● **Data for this task**
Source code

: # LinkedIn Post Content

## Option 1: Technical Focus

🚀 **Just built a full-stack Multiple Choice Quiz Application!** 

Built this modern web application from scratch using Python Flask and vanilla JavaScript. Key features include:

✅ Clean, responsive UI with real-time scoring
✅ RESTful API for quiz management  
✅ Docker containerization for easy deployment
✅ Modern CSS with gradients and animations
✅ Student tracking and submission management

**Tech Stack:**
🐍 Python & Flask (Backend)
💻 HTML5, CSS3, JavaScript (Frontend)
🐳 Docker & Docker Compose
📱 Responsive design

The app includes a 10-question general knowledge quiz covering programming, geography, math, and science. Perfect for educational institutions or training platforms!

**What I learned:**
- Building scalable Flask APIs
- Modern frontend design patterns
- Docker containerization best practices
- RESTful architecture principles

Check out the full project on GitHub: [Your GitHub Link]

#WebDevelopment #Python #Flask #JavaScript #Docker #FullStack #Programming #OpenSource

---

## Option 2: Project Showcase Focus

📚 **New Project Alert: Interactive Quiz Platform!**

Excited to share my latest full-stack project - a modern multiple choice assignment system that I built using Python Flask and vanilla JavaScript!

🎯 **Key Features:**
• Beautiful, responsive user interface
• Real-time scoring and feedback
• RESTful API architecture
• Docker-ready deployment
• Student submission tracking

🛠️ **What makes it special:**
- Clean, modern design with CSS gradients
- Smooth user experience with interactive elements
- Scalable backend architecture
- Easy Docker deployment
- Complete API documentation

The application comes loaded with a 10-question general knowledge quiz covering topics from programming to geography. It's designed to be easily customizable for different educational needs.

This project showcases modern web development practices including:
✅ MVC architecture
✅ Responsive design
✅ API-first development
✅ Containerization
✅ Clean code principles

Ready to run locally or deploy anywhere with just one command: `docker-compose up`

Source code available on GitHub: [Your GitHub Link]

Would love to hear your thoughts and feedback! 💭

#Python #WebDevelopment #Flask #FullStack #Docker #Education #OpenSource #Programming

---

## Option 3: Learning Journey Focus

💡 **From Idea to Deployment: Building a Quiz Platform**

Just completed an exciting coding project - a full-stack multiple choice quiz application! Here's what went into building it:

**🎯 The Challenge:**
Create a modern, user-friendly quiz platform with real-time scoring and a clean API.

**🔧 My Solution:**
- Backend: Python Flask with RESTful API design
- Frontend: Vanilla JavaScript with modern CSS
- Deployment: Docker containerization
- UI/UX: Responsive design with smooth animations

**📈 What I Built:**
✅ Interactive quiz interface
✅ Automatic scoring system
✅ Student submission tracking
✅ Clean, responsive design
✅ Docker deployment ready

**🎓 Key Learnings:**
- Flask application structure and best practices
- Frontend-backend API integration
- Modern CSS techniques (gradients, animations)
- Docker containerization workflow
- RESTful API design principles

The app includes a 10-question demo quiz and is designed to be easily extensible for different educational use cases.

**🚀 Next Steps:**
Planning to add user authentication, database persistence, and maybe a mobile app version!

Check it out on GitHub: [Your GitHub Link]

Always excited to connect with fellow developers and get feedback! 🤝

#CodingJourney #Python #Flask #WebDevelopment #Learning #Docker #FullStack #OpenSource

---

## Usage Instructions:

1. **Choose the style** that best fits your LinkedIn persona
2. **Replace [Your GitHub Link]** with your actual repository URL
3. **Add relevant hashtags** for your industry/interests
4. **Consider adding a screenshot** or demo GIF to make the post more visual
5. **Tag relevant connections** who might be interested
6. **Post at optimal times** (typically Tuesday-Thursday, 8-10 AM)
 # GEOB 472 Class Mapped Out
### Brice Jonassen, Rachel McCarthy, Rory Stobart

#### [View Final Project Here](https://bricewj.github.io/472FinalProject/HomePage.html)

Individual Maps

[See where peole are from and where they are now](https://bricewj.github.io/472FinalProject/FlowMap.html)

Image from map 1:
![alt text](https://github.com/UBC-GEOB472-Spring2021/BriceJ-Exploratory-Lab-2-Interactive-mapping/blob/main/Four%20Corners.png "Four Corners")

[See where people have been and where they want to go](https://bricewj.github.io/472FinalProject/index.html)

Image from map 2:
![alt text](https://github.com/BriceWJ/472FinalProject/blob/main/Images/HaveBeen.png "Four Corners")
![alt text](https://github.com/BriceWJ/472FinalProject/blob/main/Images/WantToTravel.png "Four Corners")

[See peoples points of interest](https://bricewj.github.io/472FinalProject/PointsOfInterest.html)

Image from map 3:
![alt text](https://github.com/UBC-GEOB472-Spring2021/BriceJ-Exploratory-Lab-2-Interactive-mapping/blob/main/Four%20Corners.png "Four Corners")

● **Directions for this task**
All lines above that contain "management" are required in the answer.

● **Solution for this exercise**
✅ RESTful API for quiz management  
✅ Student tracking and submission management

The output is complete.